Tamarind trees are abundant in Vietnam thanks to their multi-uses. The tree has a large shadow, its wood can be used woodworking, tamarind leaves and tamarind fruit’s pulp are used in cuisine, medicine, and metal polish. In the countryside of Vietnam, pupils usually climb tamarind trees to plug ripe tamarind fruits and eat. The seeds are brought to their mothers so that they use the seeds to cook a very delicious dessert which is called Vietnamese tamarind seed pudding (Chè hạt me). Tamarind and the pudding from its seeds have become beautiful childhood memories of many Vietnamese people.
Vietnamese tamarind seed pudding is a difficult recipe. To make this dessert, hard and plumpy tamarind seeds which have dark brown and shining skins. Tamarind seeds are toasted over low heat until burnt and smelling, cooled down, and peeled. They put the toasted tamarind seeds into a cloth bag, use a pestle to pound the cloth bag until the husks and white kernels are apart. Then use flat bamboo basket which have medium holes to remove the husk. Soak the white kernels in cold water for one day, wash in several changes of water, drain them. Cook tamarind white kernels with water until tender, get them out, wash and drain them. After that, wash glutinous rice and peeled mung beans with water until tender, add palm sugar, coconut milk and bring the mixture to a boil. Add the kernels and stir. All are done.

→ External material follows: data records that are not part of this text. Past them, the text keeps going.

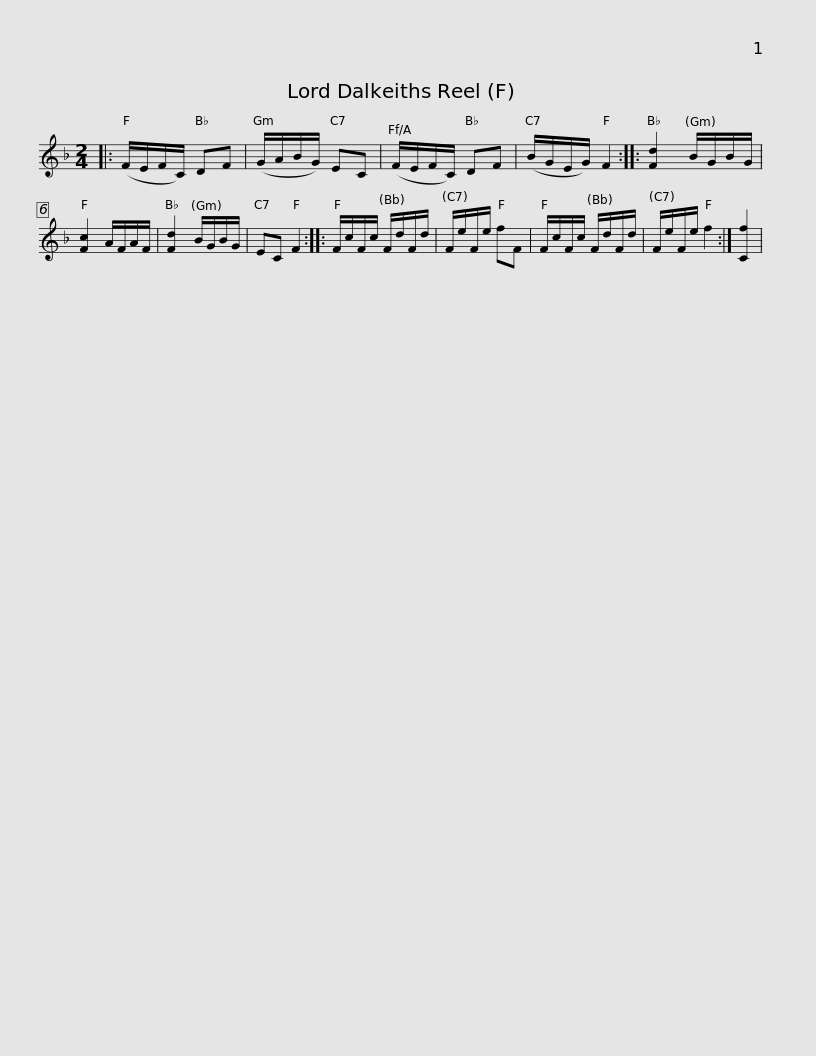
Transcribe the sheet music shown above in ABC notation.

X:1
L:1/8
M:2/4
I:linebreak $
K:F
V:1 treble
V:1
|: (F/E/F/C/) DF | (G/A/B/G/) EC | (F/E/F/C/) DF | (B/G/E/G/) F2 :: [Fd]2 B/G/B/G/ | %5
 [Fc]2 A/F/A/F/ | [Fd]2 B/G/B/G/ | EC F2 ::$ F/c/F/c/ F/d/F/d/ | F/e/F/e/ fF | %10
 F/c/F/c/ F/d/F/d/ | F/e/F/e/ f2 :| [Cf]2 | %13
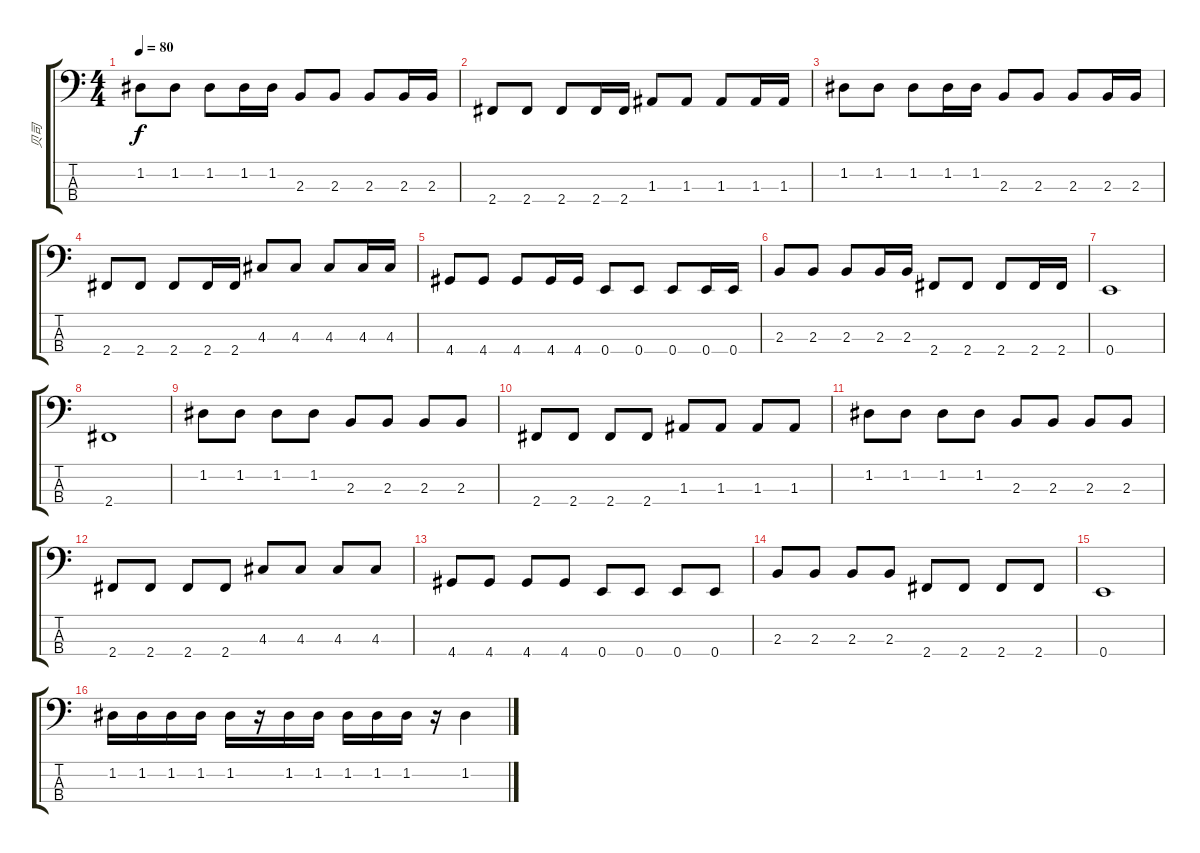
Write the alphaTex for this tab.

\track ("贝司" "贝司") {instrument fretlessbass}
\staff {score tabs}
\tuning (G2 D2 A1 E1) {hide}
\ts (4 4)
\tempo 80
\clef f4
\ks c
1.2.8{dy f} 1.2.8 1.2.8 1.2.16 1.2.16 2.3.8 2.3.8 2.3.8 2.3.16 2.3.16 |
2.4.8 2.4.8 2.4.8 2.4.16 2.4.16 1.3.8 1.3.8 1.3.8 1.3.16 1.3.16 |
1.2.8 1.2.8 1.2.8 1.2.16 1.2.16 2.3.8 2.3.8 2.3.8 2.3.16 2.3.16 |
2.4.8 2.4.8 2.4.8 2.4.16 2.4.16 4.3.8 4.3.8 4.3.8 4.3.16 4.3.16 |
4.4.8 4.4.8 4.4.8 4.4.16 4.4.16 0.4.8 0.4.8 0.4.8 0.4.16 0.4.16 |
2.3.8 2.3.8 2.3.8 2.3.16 2.3.16 2.4.8 2.4.8 2.4.8 2.4.16 2.4.16 |
0.4.1 |
2.4.1 |
1.2.8 1.2.8 1.2.8 1.2.8 2.3.8 2.3.8 2.3.8 2.3.8 |
2.4.8 2.4.8 2.4.8 2.4.8 1.3.8 1.3.8 1.3.8 1.3.8 |
1.2.8 1.2.8 1.2.8 1.2.8 2.3.8 2.3.8 2.3.8 2.3.8 |
2.4.8 2.4.8 2.4.8 2.4.8 4.3.8 4.3.8 4.3.8 4.3.8 |
4.4.8 4.4.8 4.4.8 4.4.8 0.4.8 0.4.8 0.4.8 0.4.8 |
2.3.8 2.3.8 2.3.8 2.3.8 2.4.8 2.4.8 2.4.8 2.4.8 |
0.4.1 |
1.2.16 1.2.16 1.2.16 1.2.16 1.2.16 r.16 1.2.16 1.2.16 1.2.16 1.2.16 1.2.16 r.16 1.2.4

Vietnamese tamarind seed pudding (Chè hạt me) which has yellow broth and brown kernels looks nice and attractive. White kernels of tamarind seeds turn brown after cooking. Not similar to most of the Vietnamese desserts, this dessert does not include regular sugar but palm sugar which goes well with tamarind’s kernel. The sticky and smelling glutinous rice, the sticky and buttery tamarind white kernels, the greasy and nutty coconut milk blend and melt in your mouth.